À Nippon Connection, une partie du public cherche simplement à en apprendre davantage sur le Japon en tant que destination touristique. Chaque année, nous organisons une conférence avec le JNTO (Japan National Tourism Organization) qui donne des conseils sur les voyages au Japon. Cette conférence est tellement populaire que chaque année, de nombreuses personnes ne peuvent pas entrer faute de place.

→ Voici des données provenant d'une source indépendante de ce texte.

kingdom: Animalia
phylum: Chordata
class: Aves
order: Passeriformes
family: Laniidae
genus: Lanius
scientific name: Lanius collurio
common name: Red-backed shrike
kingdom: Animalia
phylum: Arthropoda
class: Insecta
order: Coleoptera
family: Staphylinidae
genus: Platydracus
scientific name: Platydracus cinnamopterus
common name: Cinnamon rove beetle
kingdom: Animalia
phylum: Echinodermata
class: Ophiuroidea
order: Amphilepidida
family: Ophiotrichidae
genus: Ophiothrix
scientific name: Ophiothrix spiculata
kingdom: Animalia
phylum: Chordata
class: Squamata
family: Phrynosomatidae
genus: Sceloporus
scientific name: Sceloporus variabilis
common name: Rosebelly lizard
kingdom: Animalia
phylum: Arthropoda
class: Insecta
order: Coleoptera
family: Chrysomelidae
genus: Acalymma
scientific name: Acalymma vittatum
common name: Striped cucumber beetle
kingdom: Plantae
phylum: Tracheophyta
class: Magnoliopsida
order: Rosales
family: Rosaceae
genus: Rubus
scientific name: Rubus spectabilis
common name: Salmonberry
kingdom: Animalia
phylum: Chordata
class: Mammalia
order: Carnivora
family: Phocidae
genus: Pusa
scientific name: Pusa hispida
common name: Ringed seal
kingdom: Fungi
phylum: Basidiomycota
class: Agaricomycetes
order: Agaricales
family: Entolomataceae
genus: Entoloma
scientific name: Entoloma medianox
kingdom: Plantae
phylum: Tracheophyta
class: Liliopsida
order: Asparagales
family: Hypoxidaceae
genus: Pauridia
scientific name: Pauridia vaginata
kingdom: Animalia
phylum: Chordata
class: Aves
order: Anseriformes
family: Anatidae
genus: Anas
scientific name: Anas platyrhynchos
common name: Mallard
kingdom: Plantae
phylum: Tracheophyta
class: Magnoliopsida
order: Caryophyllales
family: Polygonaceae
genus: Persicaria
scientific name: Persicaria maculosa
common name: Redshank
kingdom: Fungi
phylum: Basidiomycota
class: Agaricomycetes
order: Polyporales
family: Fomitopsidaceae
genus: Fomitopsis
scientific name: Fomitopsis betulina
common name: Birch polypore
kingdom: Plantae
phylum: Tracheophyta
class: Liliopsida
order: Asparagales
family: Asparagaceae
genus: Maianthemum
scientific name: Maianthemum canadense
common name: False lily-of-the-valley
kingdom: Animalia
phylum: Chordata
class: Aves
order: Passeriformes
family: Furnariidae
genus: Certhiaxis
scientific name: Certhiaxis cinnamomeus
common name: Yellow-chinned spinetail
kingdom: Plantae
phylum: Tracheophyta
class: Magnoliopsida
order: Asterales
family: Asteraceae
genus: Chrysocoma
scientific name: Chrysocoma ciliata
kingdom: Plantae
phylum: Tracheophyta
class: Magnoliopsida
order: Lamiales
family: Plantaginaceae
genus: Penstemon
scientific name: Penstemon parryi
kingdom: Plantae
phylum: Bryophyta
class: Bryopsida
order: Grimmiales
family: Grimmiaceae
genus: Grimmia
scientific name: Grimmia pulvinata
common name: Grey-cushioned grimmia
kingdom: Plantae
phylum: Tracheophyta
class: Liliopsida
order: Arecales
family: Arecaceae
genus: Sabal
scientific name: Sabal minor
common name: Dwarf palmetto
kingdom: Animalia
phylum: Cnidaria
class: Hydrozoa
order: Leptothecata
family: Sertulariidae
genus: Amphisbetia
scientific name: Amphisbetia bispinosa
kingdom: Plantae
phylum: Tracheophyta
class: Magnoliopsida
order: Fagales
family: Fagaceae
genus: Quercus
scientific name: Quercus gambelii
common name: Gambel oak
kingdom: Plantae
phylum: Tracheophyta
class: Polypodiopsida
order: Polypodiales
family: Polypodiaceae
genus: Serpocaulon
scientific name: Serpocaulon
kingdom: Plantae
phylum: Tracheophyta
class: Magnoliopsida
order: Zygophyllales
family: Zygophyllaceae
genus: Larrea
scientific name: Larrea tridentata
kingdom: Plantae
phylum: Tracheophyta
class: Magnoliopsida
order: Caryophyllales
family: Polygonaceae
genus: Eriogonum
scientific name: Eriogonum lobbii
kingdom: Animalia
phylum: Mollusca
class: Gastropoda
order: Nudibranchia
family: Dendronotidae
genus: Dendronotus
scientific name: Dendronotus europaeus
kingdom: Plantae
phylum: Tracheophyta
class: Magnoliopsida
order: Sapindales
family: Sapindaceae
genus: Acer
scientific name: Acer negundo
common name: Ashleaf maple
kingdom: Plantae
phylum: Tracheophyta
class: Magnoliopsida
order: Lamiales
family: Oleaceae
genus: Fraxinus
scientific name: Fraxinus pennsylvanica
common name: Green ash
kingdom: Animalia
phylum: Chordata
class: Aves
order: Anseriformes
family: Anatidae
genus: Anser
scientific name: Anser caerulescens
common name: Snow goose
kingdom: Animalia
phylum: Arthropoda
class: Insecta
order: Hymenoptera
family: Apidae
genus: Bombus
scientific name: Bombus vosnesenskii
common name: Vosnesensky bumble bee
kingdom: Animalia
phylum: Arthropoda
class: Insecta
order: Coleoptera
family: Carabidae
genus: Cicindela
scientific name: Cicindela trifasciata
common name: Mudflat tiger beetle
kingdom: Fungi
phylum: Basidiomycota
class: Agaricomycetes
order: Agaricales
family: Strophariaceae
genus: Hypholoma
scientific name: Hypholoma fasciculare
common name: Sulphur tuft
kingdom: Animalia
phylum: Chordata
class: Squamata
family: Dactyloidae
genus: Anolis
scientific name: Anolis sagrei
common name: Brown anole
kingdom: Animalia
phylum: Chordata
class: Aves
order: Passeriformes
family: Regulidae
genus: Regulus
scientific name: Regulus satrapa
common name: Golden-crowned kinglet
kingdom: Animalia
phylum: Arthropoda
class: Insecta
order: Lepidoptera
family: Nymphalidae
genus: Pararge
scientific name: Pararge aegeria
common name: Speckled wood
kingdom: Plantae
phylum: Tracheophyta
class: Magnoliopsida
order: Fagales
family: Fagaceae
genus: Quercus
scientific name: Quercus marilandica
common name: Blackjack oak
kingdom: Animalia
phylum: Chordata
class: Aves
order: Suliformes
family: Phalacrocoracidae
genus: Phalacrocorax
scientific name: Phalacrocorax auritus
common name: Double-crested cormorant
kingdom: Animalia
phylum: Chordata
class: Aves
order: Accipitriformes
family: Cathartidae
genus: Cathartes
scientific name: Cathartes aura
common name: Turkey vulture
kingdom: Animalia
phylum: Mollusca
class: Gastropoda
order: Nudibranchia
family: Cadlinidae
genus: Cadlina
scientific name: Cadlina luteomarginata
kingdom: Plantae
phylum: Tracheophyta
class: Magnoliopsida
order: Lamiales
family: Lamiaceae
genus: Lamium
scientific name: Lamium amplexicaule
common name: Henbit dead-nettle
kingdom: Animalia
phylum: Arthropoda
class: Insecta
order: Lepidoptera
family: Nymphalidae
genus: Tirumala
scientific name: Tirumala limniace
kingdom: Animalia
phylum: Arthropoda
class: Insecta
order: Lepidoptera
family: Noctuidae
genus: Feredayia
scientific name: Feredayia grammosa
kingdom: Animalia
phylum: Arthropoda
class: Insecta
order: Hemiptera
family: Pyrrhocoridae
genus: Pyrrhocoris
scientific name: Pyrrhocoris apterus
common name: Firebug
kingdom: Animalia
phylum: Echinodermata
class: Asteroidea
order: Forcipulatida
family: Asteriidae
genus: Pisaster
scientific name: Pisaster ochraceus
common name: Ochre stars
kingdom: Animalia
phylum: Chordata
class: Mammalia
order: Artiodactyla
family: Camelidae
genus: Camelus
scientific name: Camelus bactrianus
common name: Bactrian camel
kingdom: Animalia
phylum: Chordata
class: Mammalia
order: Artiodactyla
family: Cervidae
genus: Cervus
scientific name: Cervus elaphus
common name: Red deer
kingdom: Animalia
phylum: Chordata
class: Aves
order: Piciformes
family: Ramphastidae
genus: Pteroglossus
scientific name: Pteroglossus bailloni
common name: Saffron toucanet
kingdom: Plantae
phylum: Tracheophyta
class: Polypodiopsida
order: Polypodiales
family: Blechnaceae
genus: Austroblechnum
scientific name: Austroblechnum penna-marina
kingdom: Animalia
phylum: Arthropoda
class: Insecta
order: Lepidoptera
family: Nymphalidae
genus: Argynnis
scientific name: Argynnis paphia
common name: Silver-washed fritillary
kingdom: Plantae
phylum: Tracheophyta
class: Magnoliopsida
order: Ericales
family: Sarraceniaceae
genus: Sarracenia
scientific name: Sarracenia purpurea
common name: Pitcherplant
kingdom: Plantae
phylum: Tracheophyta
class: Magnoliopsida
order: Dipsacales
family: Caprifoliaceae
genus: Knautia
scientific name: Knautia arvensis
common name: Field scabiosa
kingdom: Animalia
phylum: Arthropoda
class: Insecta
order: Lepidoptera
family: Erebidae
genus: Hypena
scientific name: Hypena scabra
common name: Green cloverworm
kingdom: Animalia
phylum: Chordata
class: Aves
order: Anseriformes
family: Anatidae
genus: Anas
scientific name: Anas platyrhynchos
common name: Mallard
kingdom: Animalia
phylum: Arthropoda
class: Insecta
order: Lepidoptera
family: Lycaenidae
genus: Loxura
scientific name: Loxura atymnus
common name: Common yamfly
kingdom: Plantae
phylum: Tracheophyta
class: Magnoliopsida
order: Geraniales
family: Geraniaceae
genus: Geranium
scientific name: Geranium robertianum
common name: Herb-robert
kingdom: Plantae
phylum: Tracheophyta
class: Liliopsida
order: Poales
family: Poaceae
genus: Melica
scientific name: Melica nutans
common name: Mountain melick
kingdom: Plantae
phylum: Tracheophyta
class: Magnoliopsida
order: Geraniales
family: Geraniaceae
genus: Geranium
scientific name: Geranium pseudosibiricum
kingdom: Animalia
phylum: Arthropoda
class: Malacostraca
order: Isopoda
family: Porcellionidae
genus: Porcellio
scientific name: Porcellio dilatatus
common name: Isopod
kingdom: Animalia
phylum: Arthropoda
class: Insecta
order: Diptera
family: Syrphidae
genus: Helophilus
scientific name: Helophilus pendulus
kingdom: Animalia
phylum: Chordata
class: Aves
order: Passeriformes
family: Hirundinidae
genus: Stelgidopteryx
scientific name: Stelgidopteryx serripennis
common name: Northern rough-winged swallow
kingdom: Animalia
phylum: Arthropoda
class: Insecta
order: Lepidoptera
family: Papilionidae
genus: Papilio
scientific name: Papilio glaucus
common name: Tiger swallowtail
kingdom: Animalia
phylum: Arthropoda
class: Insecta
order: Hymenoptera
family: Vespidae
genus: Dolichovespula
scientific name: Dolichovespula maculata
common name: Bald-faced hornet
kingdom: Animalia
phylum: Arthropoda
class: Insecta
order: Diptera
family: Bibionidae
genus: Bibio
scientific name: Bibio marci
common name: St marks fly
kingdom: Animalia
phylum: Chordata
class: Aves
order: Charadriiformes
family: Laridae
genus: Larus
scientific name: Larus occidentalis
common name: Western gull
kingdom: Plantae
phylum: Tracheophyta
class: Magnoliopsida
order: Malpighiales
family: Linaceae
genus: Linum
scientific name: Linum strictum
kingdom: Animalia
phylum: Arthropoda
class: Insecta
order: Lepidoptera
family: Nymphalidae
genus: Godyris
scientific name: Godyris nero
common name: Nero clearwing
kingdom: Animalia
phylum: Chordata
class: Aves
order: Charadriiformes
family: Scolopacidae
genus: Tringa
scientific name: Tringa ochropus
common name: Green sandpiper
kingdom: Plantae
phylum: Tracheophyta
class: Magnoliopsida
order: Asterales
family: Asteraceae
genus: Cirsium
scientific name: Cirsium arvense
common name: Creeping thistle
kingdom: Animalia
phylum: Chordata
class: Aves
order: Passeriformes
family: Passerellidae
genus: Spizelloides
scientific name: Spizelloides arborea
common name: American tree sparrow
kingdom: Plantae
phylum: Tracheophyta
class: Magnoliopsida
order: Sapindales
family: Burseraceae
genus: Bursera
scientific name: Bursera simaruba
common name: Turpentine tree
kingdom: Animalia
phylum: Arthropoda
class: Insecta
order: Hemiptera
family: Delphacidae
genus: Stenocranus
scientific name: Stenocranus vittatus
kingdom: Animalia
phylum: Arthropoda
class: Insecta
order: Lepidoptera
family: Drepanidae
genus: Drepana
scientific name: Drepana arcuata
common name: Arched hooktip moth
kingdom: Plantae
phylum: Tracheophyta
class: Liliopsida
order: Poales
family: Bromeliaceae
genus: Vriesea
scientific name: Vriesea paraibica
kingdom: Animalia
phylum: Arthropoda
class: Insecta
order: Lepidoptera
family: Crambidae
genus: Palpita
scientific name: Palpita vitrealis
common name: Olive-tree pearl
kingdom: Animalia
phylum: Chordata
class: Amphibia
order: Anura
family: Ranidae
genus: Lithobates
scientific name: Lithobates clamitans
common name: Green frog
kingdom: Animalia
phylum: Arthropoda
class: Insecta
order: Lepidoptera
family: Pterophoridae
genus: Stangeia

Enfin, un dernier point concerne la cuisine japonaise, qui a gagné en popularité. À Francfort, il y a de plus en plus de restaurants japonais. Certaines personnes viennent à Nippon Connection uniquement pour manger, car nous avons de nombreux stands de nourriture proposant des plats que l’on ne trouve pas partout, comme les crêpes japonaises.

Qu’en est-il du succès des films japonais en Allemagne ?
Je dois d’abord dire que le cinéma japonais reste une niche en Allemagne. Au début des années 2000, les films de genre japonais étaient assez populaires, en partie grâce au succès de Takeshi Kitano. Mais plus récemment, ce sont plutôt les films d’art et d’essai qui ont attiré l’attention, notamment après le succès de Ryūsuke Hamaguchi. Par exemple, Drive My Car (2021) a connu un grand succès en Allemagne, dans les cinémas d’art et d’essai locaux. Je crois que le film était complet tous les soirs pendant plusieurs semaines, même avant de remporter l’Oscar. Hirokazu Koreeda est également populaire, mais pas autant qu’il devrait l’être. Je suis allé voir L’Innocence (2023) avec un ami, et à part nous, il n’y avait que trois personnes dans la salle. C’était vraiment triste.
Pour l’édition 2024 de Nippon Connection, nous avons projeté Contes du hasard et autres fantaisies (2021, Ryūsuke Hamaguchi) car il met en vedette l’actrice Kotone Furukawa, la lauréate de notre Nippon Rising Star Award. Bien que le film ait déjà été diffusé dans les salles auparavant, la séance s’est retrouvée complète très rapidement. Nous l’avions programmé dans la plus petite salle, pensant que peu de gens viendraient… et nous n’avons pas pu ajouter une autre séance car toutes les salles étaient déjà réservées.
Un autre cas est celui de Perfect Days (2023, Wim Wenders), qui avait été projeté six mois plus tôt et qui a connu une longue exploitation dans les cinémas allemands. Nous avons décidé de le programmer pour l’édition 2024 de Nippon Connection dans le cadre de notre thématique « Crossing Borders ». Cette fois, nous l’avons projeté dans une grande salle, et elle était complète. Je pense que c’est parce qu’une partie des spectateur.ices de Nippon Connection ne suit pas le cinéma japonais toute l’année, mais note simplement la date du festival pour venir voir des films japonais pendant une semaine. Peut-être n’avaient-iels pas encore eu l’occasion de voir Perfect Days, ou du moins en version originale.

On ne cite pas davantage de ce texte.